___ Excerpted records ___
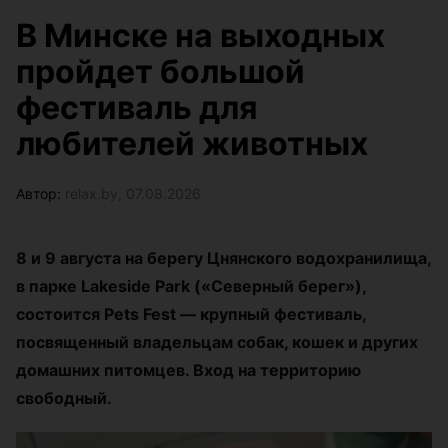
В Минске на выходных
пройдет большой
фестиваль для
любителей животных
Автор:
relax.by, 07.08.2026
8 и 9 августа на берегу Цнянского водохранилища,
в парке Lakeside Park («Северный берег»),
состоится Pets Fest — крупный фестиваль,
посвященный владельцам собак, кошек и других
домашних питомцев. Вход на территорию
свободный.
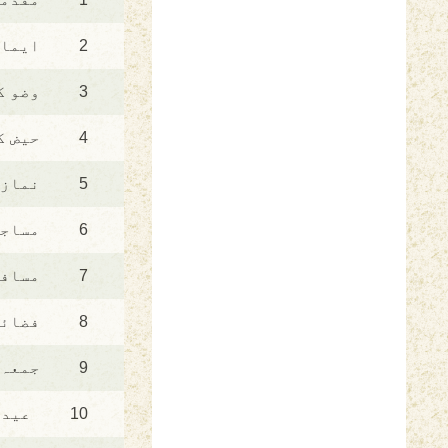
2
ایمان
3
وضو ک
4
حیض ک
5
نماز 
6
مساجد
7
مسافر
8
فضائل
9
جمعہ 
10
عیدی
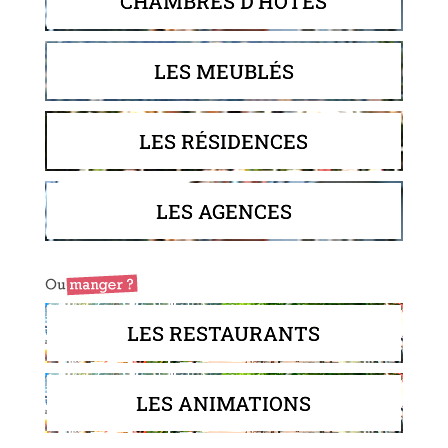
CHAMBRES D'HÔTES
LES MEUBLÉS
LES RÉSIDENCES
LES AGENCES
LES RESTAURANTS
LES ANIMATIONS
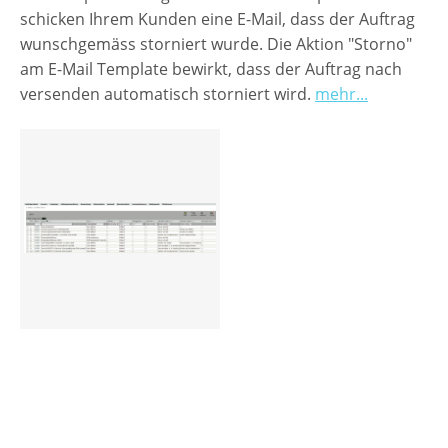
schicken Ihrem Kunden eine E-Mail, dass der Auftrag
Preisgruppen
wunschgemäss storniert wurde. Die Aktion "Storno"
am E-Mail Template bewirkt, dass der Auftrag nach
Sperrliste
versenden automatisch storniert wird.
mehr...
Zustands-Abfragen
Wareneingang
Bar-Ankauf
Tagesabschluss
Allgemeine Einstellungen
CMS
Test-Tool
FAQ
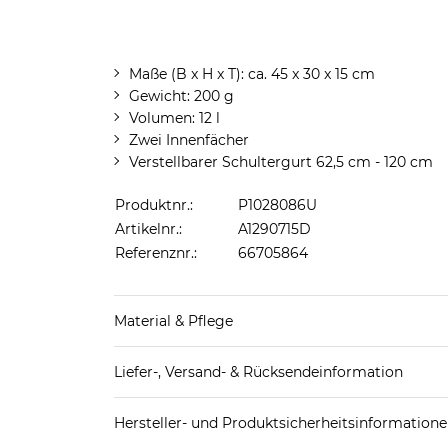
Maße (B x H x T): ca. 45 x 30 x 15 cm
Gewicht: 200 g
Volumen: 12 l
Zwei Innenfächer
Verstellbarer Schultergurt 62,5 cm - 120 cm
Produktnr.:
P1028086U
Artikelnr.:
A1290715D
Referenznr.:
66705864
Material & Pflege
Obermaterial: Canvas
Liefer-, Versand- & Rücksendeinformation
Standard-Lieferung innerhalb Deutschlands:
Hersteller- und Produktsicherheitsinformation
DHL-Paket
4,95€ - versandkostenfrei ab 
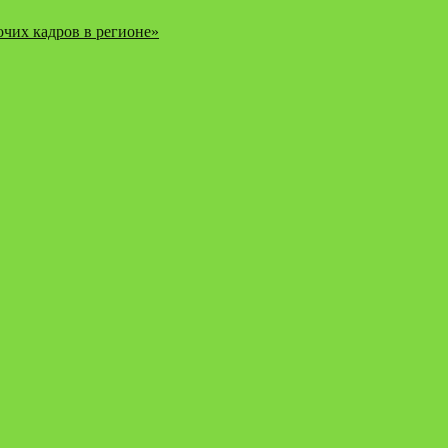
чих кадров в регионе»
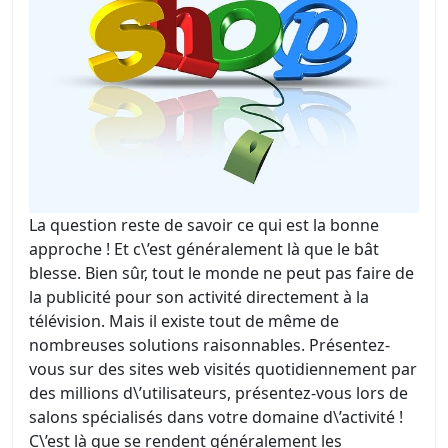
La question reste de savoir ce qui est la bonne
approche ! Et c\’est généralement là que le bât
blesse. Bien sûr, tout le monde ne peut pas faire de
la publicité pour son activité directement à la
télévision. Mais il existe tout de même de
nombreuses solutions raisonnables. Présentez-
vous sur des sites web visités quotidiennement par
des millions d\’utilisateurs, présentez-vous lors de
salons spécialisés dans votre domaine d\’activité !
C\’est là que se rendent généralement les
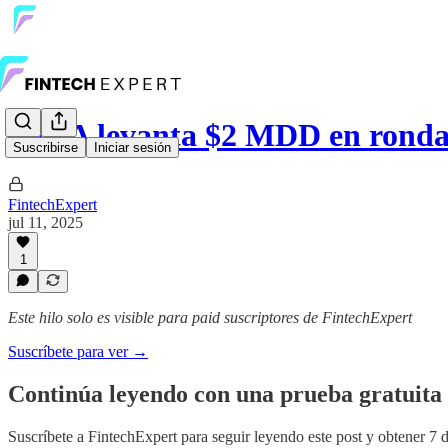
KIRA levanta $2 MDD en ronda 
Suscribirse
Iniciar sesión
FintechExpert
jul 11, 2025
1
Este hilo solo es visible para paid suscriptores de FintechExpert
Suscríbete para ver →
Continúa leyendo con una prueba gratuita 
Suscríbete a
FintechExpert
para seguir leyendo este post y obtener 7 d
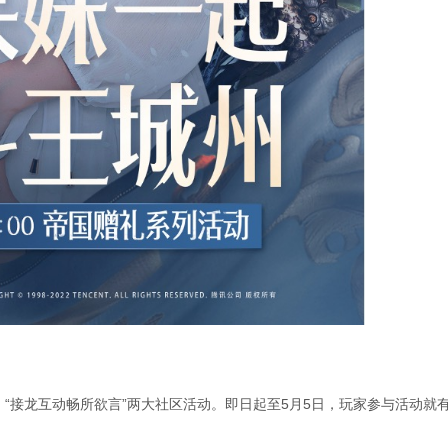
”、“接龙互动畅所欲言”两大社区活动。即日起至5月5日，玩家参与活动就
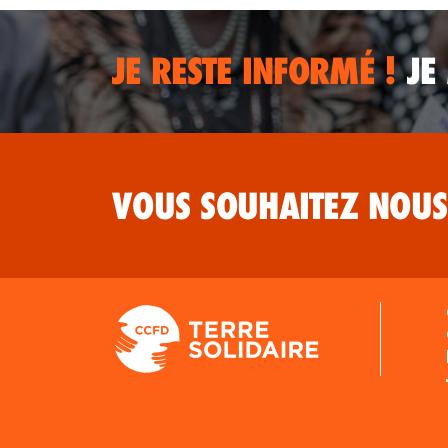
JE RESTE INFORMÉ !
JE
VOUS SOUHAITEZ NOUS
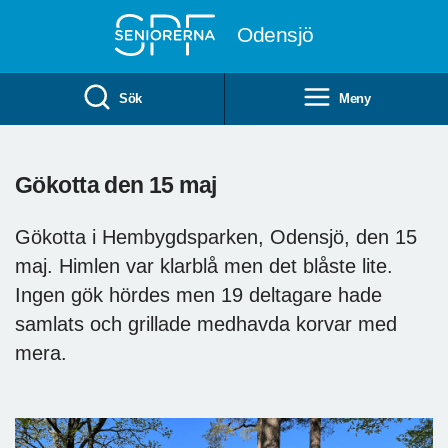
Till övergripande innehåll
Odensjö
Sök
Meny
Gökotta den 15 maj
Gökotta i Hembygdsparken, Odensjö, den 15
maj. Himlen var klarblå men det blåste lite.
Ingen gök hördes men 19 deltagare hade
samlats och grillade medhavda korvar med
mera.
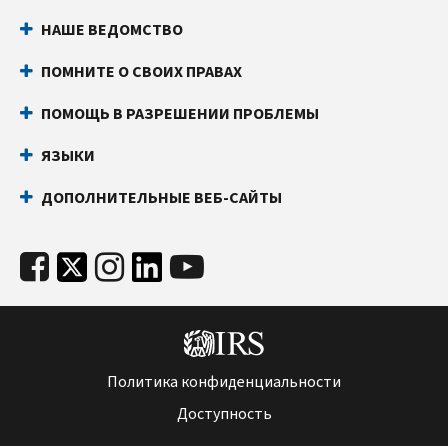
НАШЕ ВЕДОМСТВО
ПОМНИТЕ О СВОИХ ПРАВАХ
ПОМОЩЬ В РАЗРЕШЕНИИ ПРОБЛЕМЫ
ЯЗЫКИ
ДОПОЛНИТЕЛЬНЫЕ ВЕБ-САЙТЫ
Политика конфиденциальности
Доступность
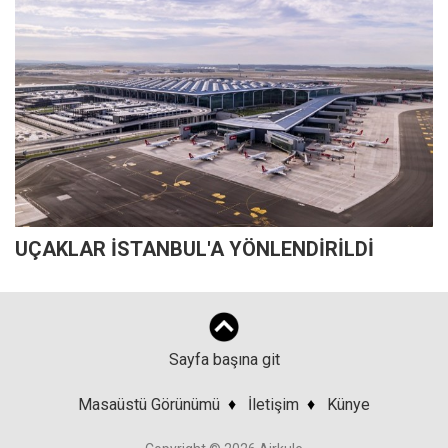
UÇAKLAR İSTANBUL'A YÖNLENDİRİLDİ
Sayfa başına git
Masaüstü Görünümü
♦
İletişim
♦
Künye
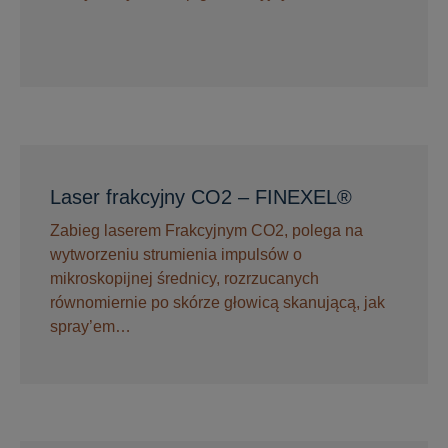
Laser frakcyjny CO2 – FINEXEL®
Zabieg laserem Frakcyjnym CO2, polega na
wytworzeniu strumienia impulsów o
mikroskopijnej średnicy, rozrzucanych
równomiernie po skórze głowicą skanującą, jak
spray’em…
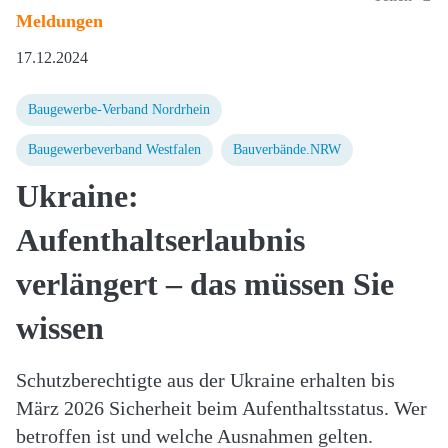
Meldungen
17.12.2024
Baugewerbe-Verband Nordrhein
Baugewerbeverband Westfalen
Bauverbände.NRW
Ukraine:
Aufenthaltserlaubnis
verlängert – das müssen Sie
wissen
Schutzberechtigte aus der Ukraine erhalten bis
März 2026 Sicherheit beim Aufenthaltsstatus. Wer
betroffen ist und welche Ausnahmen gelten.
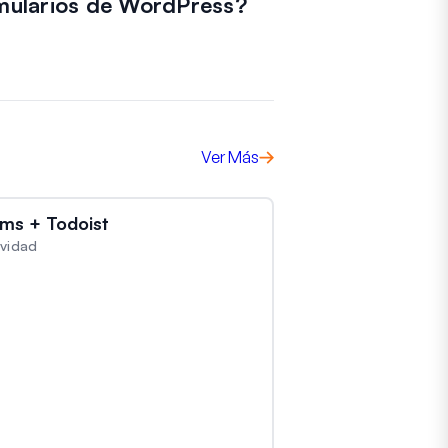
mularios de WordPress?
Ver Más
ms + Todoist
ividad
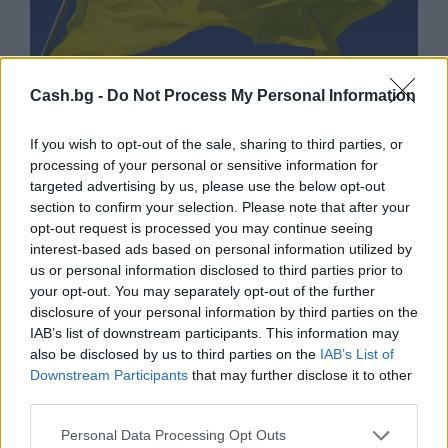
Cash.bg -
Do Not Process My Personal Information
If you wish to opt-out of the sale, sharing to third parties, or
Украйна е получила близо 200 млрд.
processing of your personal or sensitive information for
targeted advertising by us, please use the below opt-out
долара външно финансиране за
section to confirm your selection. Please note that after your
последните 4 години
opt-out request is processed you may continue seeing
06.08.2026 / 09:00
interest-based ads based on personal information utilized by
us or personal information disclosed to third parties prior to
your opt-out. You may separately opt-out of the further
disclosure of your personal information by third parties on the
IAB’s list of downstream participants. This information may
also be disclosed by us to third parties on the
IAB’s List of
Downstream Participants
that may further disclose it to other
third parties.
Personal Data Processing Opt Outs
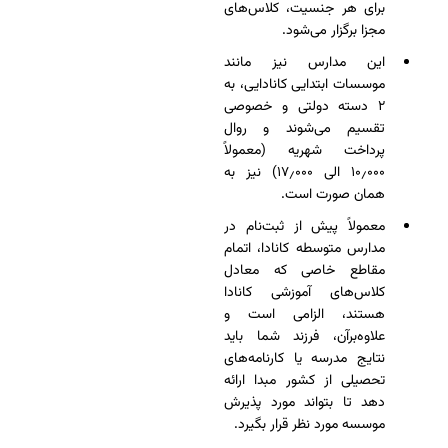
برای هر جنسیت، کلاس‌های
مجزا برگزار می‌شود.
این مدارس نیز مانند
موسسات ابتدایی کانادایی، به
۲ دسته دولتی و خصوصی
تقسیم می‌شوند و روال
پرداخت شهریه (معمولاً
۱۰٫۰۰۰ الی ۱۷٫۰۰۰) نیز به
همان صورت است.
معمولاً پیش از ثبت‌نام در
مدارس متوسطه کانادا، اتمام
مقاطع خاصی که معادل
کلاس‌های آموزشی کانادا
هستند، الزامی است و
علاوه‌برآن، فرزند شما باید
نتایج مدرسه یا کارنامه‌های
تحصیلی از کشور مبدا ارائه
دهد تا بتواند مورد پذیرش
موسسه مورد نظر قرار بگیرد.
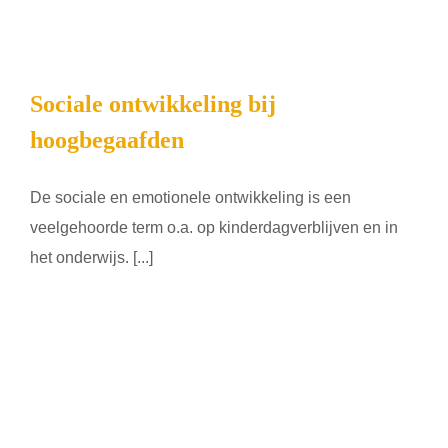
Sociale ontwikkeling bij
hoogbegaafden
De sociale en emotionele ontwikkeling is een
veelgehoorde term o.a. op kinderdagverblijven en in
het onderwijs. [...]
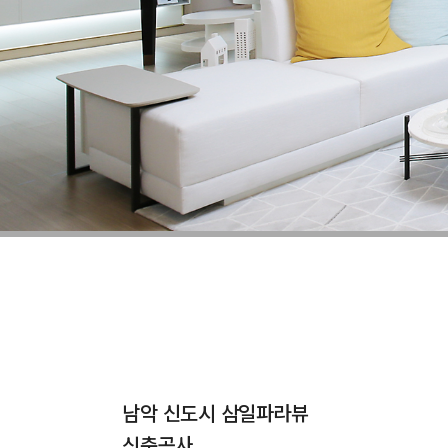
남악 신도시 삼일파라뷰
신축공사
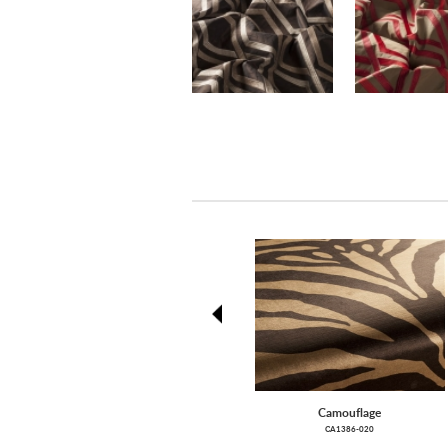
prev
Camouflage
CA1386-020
___
Update all the records above by replacing "Obermaterial" with "Außenmaterial", keep everything else the same, and leave the pictures out of your answer.

В Минске на выходных
пройдет большой
фестиваль для
любителей животных
Автор:
relax.by, 07.08.2026
8 и 9 августа на берегу Цнянского водохранилища,
в парке Lakeside Park («Северный берег»),
состоится Pets Fest — крупный фестиваль,
посвященный владельцам собак, кошек и других
домашних питомцев. Вход на территорию
свободный.
2
ایمان
3
وضو ک
4
حیض ک
5
نماز 
6
مساجد
7
مسافر
8
فضائل
9
جمعہ 
10
عیدی
CHAMBRES D'HÔTES
LES MEUBLÉS
LES RÉSIDENCES
LES AGENCES
LES RESTAURANTS
LES ANIMATIONS
schicken Ihrem Kunden eine E-Mail, dass der Auftrag
Preisgruppen
wunschgemäss storniert wurde. Die Aktion "Storno"
am E-Mail Template bewirkt, dass der Auftrag nach
Sperrliste
versenden automatisch storniert wird.
mehr...
Zustands-Abfragen
Wareneingang
Bar-Ankauf
Tagesabschluss
Allgemeine Einstellungen
CMS
Test-Tool
FAQ
Maße (B x H x T): ca. 45 x 30 x 15 cm
Gewicht: 200 g
Volumen: 12 l
Zwei Innenfächer
Verstellbarer Schultergurt 62,5 cm - 120 cm
Produktnr.:
P1028086U
Artikelnr.:
A1290715D
Referenznr.:
66705864
Material & Pflege
Außenmaterial: Canvas
Liefer-, Versand- & Rücksendeinformation
Standard-Lieferung innerhalb Deutschlands:
Hersteller- und Produktsicherheitsinformation
DHL-Paket
4,95€ - versandkostenfrei ab 
чих кадров в регионе»
La question reste de savoir ce qui est la bonne
approche ! Et c\’est généralement là que le bât
blesse. Bien sûr, tout le monde ne peut pas faire de
la publicité pour son activité directement à la
télévision. Mais il existe tout de même de
nombreuses solutions raisonnables. Présentez-
vous sur des sites web visités quotidiennement par
des millions d\’utilisateurs, présentez-vous lors de
salons spécialisés dans votre domaine d\’activité !
C\’est là que se rendent généralement les
KIRA levanta $2 MDD en ronda 
Suscribirse
Iniciar sesión
FintechExpert
jul 11, 2025
1
Este hilo solo es visible para paid suscriptores de FintechExpert
Suscríbete para ver →
Continúa leyendo con una prueba gratuita 
Suscríbete a
FintechExpert
para seguir leyendo este post y obtener 7 d
”、“接龙互动畅所欲言”两大社区活动。即日起至5月5日，玩家参与活动就
JE RESTE INFORMÉ !
JE
VOUS SOUHAITEZ NOUS
Till övergripande innehåll
Odensjö
Sök
Meny
Gökotta den 15 maj
Gökotta i Hembygdsparken, Odensjö, den 15
maj. Himlen var klarblå men det blåste lite.
Ingen gök hördes men 19 deltagare hade
samlats och grillade medhavda korvar med
mera.
НАШЕ ВЕДОМСТВО
ПОМНИТЕ О СВОИХ ПРАВАХ
ПОМОЩЬ В РАЗРЕШЕНИИ ПРОБЛЕМЫ
ЯЗЫКИ
ДОПОЛНИТЕЛЬНЫЕ ВЕБ-САЙТЫ
Политика конфиденциальности
Доступность
UÇAKLAR İSTANBUL'A YÖNLENDİRİLDİ
Sayfa başına git
Masaüstü Görünümü
♦
İletişim
♦
Künye
Laser frakcyjny CO2 – FINEXEL®
Zabieg laserem Frakcyjnym CO2, polega na
wytworzeniu strumienia impulsów o
mikroskopijnej średnicy, rozrzucanych
równomiernie po skórze głowicą skanującą, jak
spray’em…
Meldungen
17.12.2024
Baugewerbe-Verband Nordrhein
Baugewerbeverband Westfalen
Bauverbände.NRW
Ukraine:
Aufenthaltserlaubnis
verlängert – das müssen Sie
wissen
Schutzberechtigte aus der Ukraine erhalten bis
März 2026 Sicherheit beim Aufenthaltsstatus. Wer
betroffen ist und welche Ausnahmen gelten.
mularios de WordPress?
Ver Más
ms + Todoist
ividad
Cash.bg -
Do Not Process My Personal Information
If you wish to opt-out of the sale, sharing to third parties, or
Украйна е получила близо 200 млрд.
processing of your personal or sensitive information for
targeted advertising by us, please use the below opt-out
долара външно финансиране за
section to confirm your selection. Please note that after your
последните 4 години
opt-out request is processed you may continue seeing
06.08.2026 / 09:00
interest-based ads based on personal information utilized by
us or personal information disclosed to third parties prior to
your opt-out. You may separately opt-out of the further
disclosure of your personal information by third parties on the
IAB’s list of downstream participants. This information may
also be disclosed by us to third parties on the
IAB’s List of
Downstream Participants
that may further disclose it to other
third parties.
Personal Data Processing Opt Outs
برای هر جنسیت، کلاس‌های
مجزا برگزار می‌شود.
این مدارس نیز مانند
موسسات ابتدایی کانادایی، به
۲ دسته دولتی و خصوصی
تقسیم می‌شوند و روال
پرداخت شهریه (معمولاً
۱۰٫۰۰۰ الی ۱۷٫۰۰۰) نیز به
همان صورت است.
معمولاً پیش از ثبت‌نام در
مدارس متوسطه کانادا، اتمام
مقاطع خاصی که معادل
کلاس‌های آموزشی کانادا
هستند، الزامی است و
علاوه‌برآن، فرزند شما باید
نتایج مدرسه یا کارنامه‌های
تحصیلی از کشور مبدا ارائه
دهد تا بتواند مورد پذیرش
موسسه مورد نظر قرار بگیرد.
Sociale ontwikkeling bij
hoogbegaafden
De sociale en emotionele ontwikkeling is een
veelgehoorde term o.a. op kinderdagverblijven en in
het onderwijs. [...]
남악 신도시 삼일파라뷰
신축공사
prev
Camouflage
CA1386-020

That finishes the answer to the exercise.